▶ **AIM OF THE EXERCISE**: Could you say how many lines in the records include "devices"? Please give the number by itself.

---------- DATA LISTING ----------

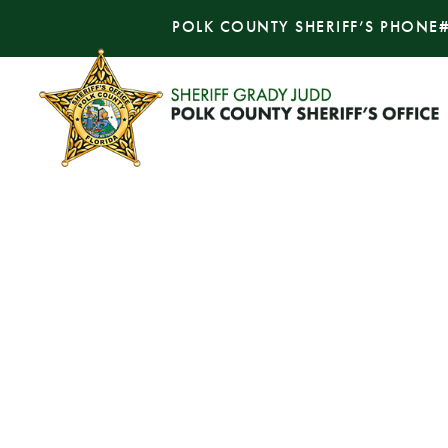
POLK COUNTY SHERIFF’S PHONE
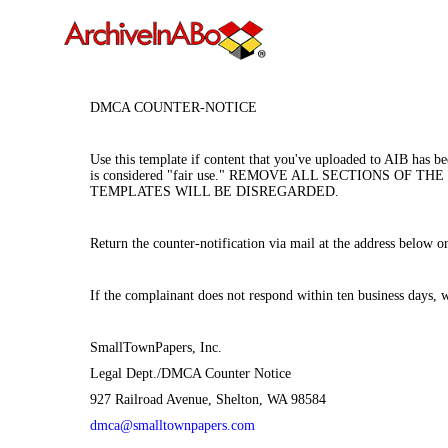
DMCA COUNTER-NOTICE
Use this template if content that you've uploaded to AIB has b
is considered "fair use." REMOVE ALL SECTIONS 
TEMPLATES WILL BE DISREGARDED.
Return the counter-notification via mail at the address below
If the complainant does not respond within ten business days, 
SmallTownPapers, Inc.
Legal Dept./DMCA Counter Notice
927 Railroad Avenue, Shelton, WA 98584
dmca@smalltownpapers.com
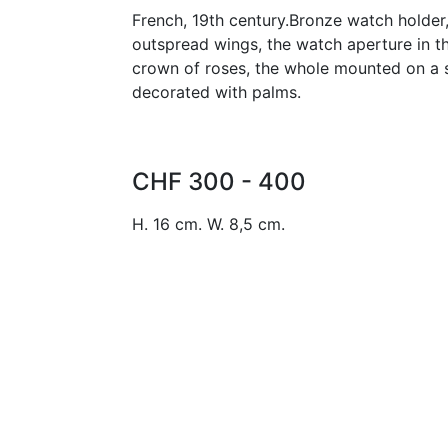
French, 19th century.Bronze watch holder
outspread wings, the watch aperture in t
crown of roses, the whole mounted on a s
decorated with palms.
CHF 300 - 400
H. 16 cm. W. 8,5 cm.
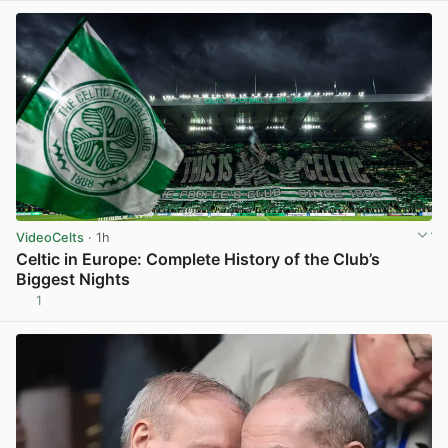
VideoCelts
· 1h
Celtic in Europe: Complete History of the Club’s
Biggest Nights
1
View post in new tab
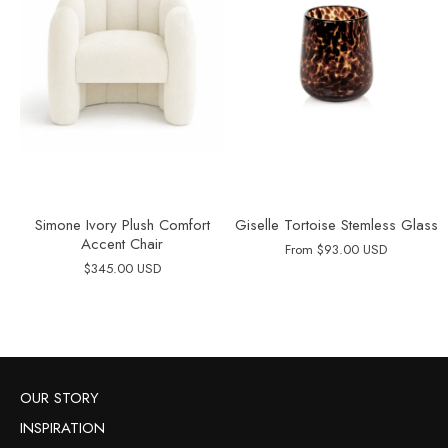
Simone Ivory Plush Comfort
Giselle Tortoise Stemless Glass
Accent Chair
From
$93.00 USD
$345.00 USD
OUR STORY
INSPIRATION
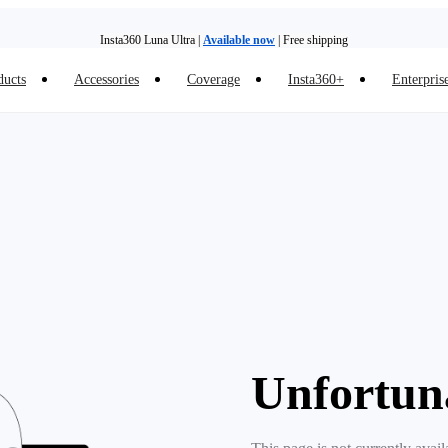
Insta360 Luna Ultra |
Available now
| Free shipping
ducts
Accessories
Coverage
Insta360+
Enterpris
Trade in your old device to get money toward your new purchase |
Learn more
Need shopping help? |
Chat with our experts now!
Insta360 Luna Ultra |
Available now
| Free shipping
Unfortun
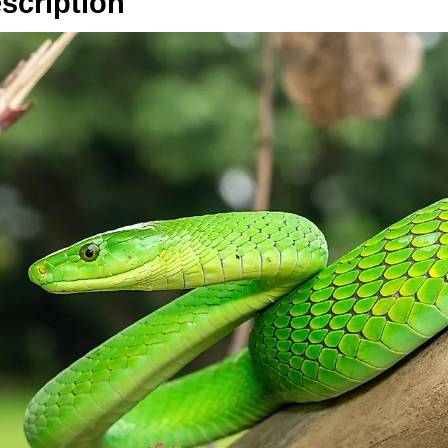
scription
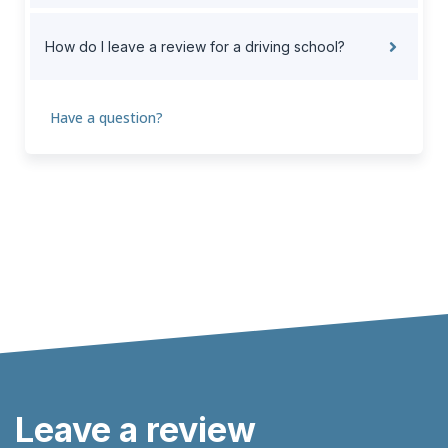
How do I leave a review for a driving school?
Have a question?
Leave a review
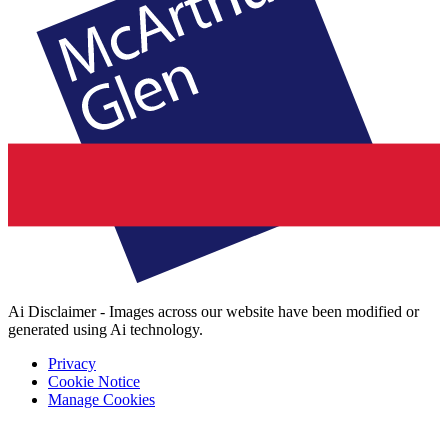
Ai Disclaimer - Images across our website have been modified or
generated using Ai technology.
Privacy
Cookie Notice
Manage Cookies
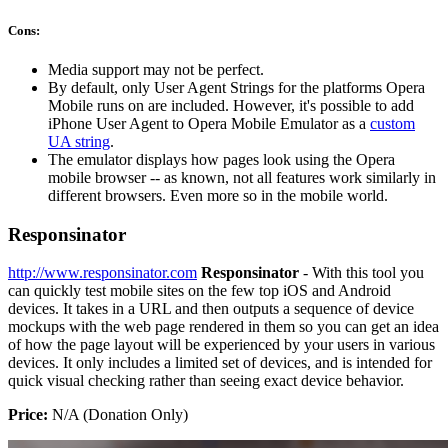
Cons:
Media support may not be perfect.
By default, only User Agent Strings for the platforms Opera
Mobile runs on are included. However, it's possible to add
iPhone User Agent to Opera Mobile Emulator as a
custom
UA string
.
The emulator displays how pages look using the Opera
mobile browser -- as known, not all features work similarly in
different browsers. Even more so in the mobile world.
Responsinator
http://www.responsinator.com
Responsinator
- With this tool you
can quickly test mobile sites on the few top iOS and Android
devices. It takes in a URL and then outputs a sequence of device
mockups with the web page rendered in them so you can get an idea
of how the page layout will be experienced by your users in various
devices. It only includes a limited set of devices, and is intended for
quick visual checking rather than seeing exact device behavior.
Price:
N/A (Donation Only)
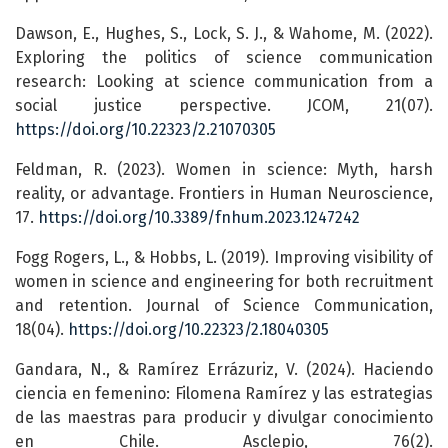
Dawson, E., Hughes, S., Lock, S. J., & Wahome, M. (2022).
Exploring the politics of science communication
research: Looking at science communication from a
social justice perspective. JCOM, 21(07).
https://doi.org/10.22323/2.21070305
Feldman, R. (2023). Women in science: Myth, harsh
reality, or advantage. Frontiers in Human Neuroscience,
17.
https://doi.org/10.3389/fnhum.2023.1247242
Fogg Rogers, L., & Hobbs, L. (2019). Improving visibility of
women in science and engineering for both recruitment
and retention. Journal of Science Communication,
18(04).
https://doi.org/10.22323/2.18040305
Gandara, N., & Ramírez Errázuriz, V. (2024). Haciendo
ciencia en femenino: Filomena Ramírez y las estrategias
de las maestras para producir y divulgar conocimiento
en Chile. Asclepio, 76(2).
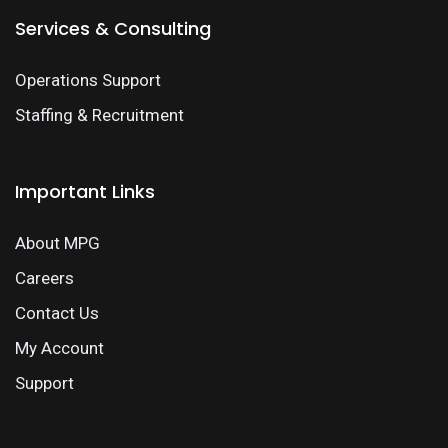
Services & Consulting
Operations Support
Staffing & Recruitment
Important Links
About MPG
Careers
Contact Us
My Account
Support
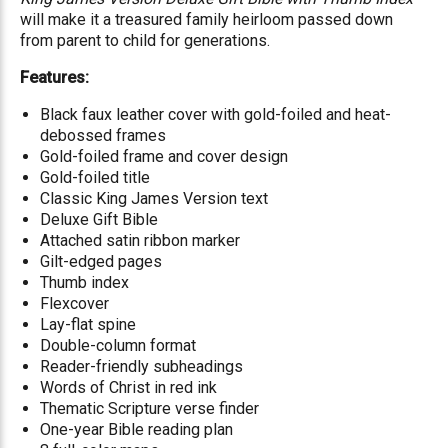
will make it a treasured family heirloom passed down
from parent to child for generations.
Features:
Black faux leather cover with gold-foiled and heat-
debossed frames
Gold-foiled frame and cover design
Gold-foiled title
Classic King James Version text
Deluxe Gift Bible
Attached satin ribbon marker
Gilt-edged pages
Thumb index
Flexcover
Lay-flat spine
Double-column format
Reader-friendly subheadings
Words of Christ in red ink
Thematic Scripture verse finder
One-year Bible reading plan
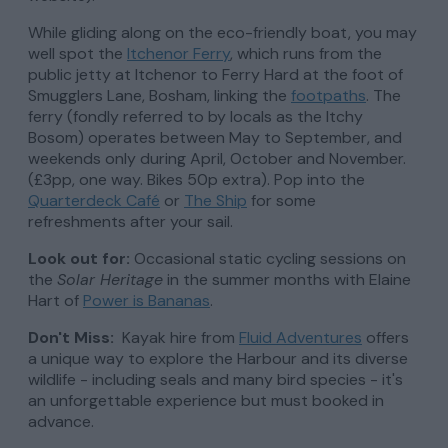
While gliding along on the eco-friendly boat, you may
well spot the
Itchenor Ferry
, which runs from the
public jetty at Itchenor to Ferry Hard at the foot of
Smugglers Lane, Bosham, linking the
footpaths
. The
ferry (fondly referred to by locals as the Itchy
Bosom) operates between May to September, and
weekends only during April, October and November.
(£3pp, one way. Bikes 50p extra). Pop into the
Quarterdeck Café
or
The Ship
for some
refreshments after your sail.
Look out for:
Occasional static cycling sessions on
the
Solar Heritage
in the summer months with Elaine
Hart of
Power is Bananas
.
Don't Miss:
Kayak hire from
Fluid Adventures
offers
a unique way to explore the Harbour and its diverse
wildlife - including seals and many bird species - it's
an unforgettable experience but must booked in
advance.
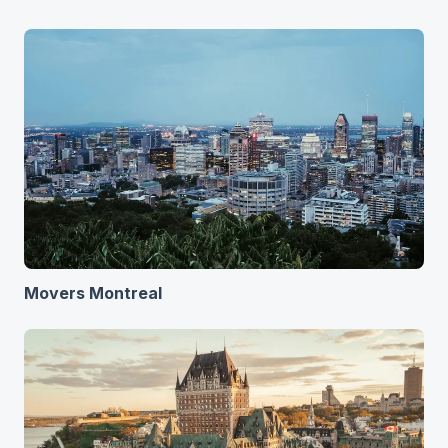
Movers Montreal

----------

▶ **WRITTEN SOLUTION**: 2